Indeed, all art is a form of VR, if not in the mind of the culture, certainly in the mind of the artist who created it. The artist has always taken whatever tools were available and used those tools to create an alternate world. The initial motivation may or may not be to create an alternate world. Regardless, that is what the artist ends up doing. If the art lacks this “other worldliness” it lacks vision and imagination. The painting recreates reality, as does any other form of art. Art is not simply the interpretation of reality. It is more than that. It is synthetic reality, VR, in other words. The ultimate drive of art is to create an altogether believable, synthetic reality that manipulates the experience of its audience. Why? For what purpose? For many reasons, all moving in the same direction, that of myth building. But also, that of language creation. Perception itself can become a method of communication. That is what art has been and will continue to be. In the future, this will become more apparent as VR becomes even more striking than it is now.

Visual art, one of the earliest forms of art – indeed all forms originated in images - stimulated language. It had to. We moved from grunts and gestures to words. Concurrently we moved from images to symbols to words. These two movements created language, spoken and eventually written. Did the cave dwellers believe that the drawings of bison were real bison? The images are even striking today. We can safely assume that our ancient ancestors believed that the drawings on the cave walls looked incredibly real, flickering as they did in the light of the evening fire. VR? Sure. And what direction did those drawings take? Images became symbols. Symbols became language. It did not happen that symbols came first. You might think that certain ancient images were too crude for the primitive to think the symbol was literally what it symbolized. But in studying ancient cultures, we find this to be true. Also, when we study primitives of today, we find this to be true. The symbols was first an image. That is, the picture was a literal depiction, not a symbol, however primitive and naïve the image might seem, that is, however like a symbol it might appear to us today. A circle with a dot in it was a depiction of the sun. In a way, it was the sun. And so the circle with a dot in it had magical properties. The artist was a shaman and a magician for his power to create the sun and other things with a piece of coal or a stick. Eventually, the circle with the dot in it came to mean sun without actually being the sun. In this way, we came to discover and create language, words, and literature.

If you wonder where technology came from, stop wondering.
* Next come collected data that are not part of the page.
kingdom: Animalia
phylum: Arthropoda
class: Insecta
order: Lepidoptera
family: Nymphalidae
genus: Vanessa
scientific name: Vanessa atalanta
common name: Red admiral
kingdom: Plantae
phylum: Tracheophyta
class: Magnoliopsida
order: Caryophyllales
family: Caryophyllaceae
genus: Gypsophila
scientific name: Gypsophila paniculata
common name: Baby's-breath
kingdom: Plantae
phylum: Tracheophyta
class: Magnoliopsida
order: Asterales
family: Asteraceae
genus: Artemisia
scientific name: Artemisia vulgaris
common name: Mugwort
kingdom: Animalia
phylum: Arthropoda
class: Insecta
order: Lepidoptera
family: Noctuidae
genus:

It came from art. Artists are the visionaries. They create new perceptions. These new perceptions evolve into language. VR and the Digital Information that fuels it allows artists even greater access to the ability to recreate reality and thus to create new language forms. We might not understand what it is, this new language we are creating. Nonetheless, that is what we are doing. We are using the tool of VR to create a new language. I will hazard a guess and say that the language we build today is for the telepaths of tomorrow. As with our current spoken and written languages, we will have variety and uniformity, grammar and slang, context and interpretation, shades of meaning, nuance, all that we have today and more, and it will be a language we can work with telepathically. A thousand years from now, our excursions into VR will have become the foundation of a telepathic language. Little did the bison artist in his cave have any idea what his art would become. So now do we have little idea what our art will evolve into. I have made a reasonable guess, that is all.